Carf bate recorde de julgamentos, mas cadê o dinheiro?

Transação tributária tem sido mais eficiente do que tentativa de usar conselho como instrumento de arrecadação

Eduardo Cucolo

São Paulo

A volta do voto de desempate a favor do governo nos julgamentos do Carf (Conselho Administrativo de Recursos Fiscais), órgão que analisa autuações da Receita Federal, ainda é uma aposta do Ministério da Fazenda para aumentar a arrecadação.

Mudanças para agilizar o funcionamento do órgão já se refletiram nos valores julgados no primeiro semestre deste ano: R$ 412 bilhões, patamar inédito. O recorde registrado em todo o ano de 2019, de R$ 482 bilhões (considerando a inflação), deve ser superado nos próximos meses, diante da meta do conselho de julgar R$ 870 bilhões.

O voto de desempate foi utilizado em 4% das discussões que tiveram acórdãos publicados. O percentual é baixo, mas se aplica a casos relevantes.

Esses números ainda não se refletiram na arrecadação. Reportagem da Folha mostrou que entraram no caixa do Tesouro apenas R$ 83 milhões até 6 de agosto.

Para este ano, o governo contava inicialmente com R$ 55 bilhões em pagamentos feitos por empresas derrotadas. O número foi revisado em julho para R$ 38 bilhões, e o ministro Fernando Haddad (Fazenda) já antecipou que haverá nova revisão no relatório deste mês de reavaliação do Orçamento.

Um dos problemas apontados pelo ministro é a demora na validação de cálculos para fins de pagamento. Outra questão é o prazo de até 90 dias para quitar os valores.

Gisele Bossa, sócia da área tributária do Demarest e ex-conselheira do Carf, aponta outra questão: os contribuintes derrotados podem recorrer ao Judiciário, e muitos não desistiram de seguir esse caminho. Especialmente porque muitas decisões contrárias aos contribuintes no conselho têm sido revertidas pela Justiça.
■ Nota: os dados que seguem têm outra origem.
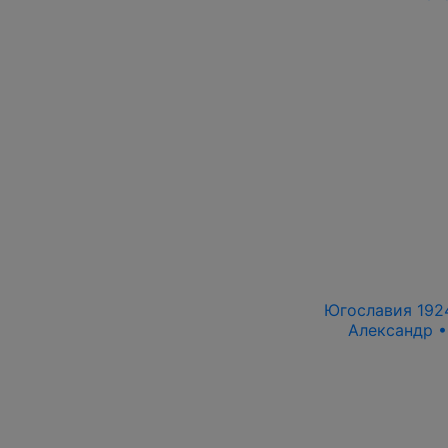
Югославия 1924 
Александр •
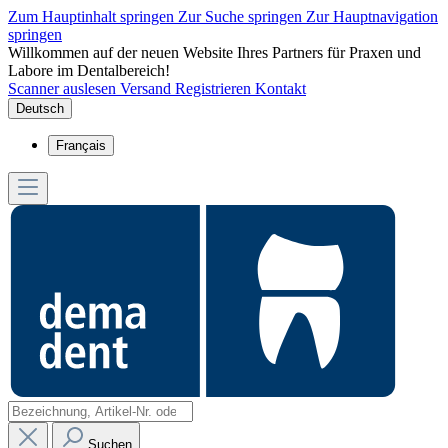
Zum Hauptinhalt springen
Zur Suche springen
Zur Hauptnavigation
springen
Willkommen auf der neuen Website Ihres Partners für Praxen und
Labore im Dentalbereich!
Scanner auslesen
Versand
Registrieren
Kontakt
Deutsch
Français
Suchen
Ela resume a questão em três pontos. O governo tem sido bem sucedido em fazer com que os processos de valor relevante sejam analisados de maneira célere. Há incentivos à negociação que podem levar alguma empresa a desistir da discussão no Judiciário. Só que isso tende a ser a exceção, e não a regra, principalmente em relação às grandes teses sem jurisprudência definida.

Nesta semana, por exemplo, os contribuintes venceram no STJ (Superior Tribunal de Justiça) uma discussão sobre tributação de “stock options“, tema em que têm sido derrotados no Carf.

Um dos incentivos são as vantagens previstas na nova lei do Carf nos casos em que há derrota pelo voto de desempate, como a exclusão de juros de mora, o parcelamento em 12 vezes e a possibilidade de utilização de precatórios e créditos de prejuízo fiscal.

Curiosamente, o caso que mais se destacou neste ano foi uma derrota da Petrobras no Carf, mas por maioria de votos, e não pelo mecanismo de desempate, referente à tributação de remessas ao exterior para pagamento de despesas relacionadas a plataformas. Para encerrar essa e outras discussões sobre o tema, no Carf e na Justiça, a estatal fechou acordo com Receita e Procuradoria da Fazenda. Pagou cerca de R$ 13 bilhões nos últimos três meses. Serão mais R$ 5,5 bilhões até dezembro. Tudo dentro de um programa especial de transação tributária, mecanismo que tem garantido muito mais dinheiro do que o voto de desempate no conselho. São R$ 39 bilhões previstos para este ano e R$ 73 bilhões para o próximo. É aí que o dinheiro está.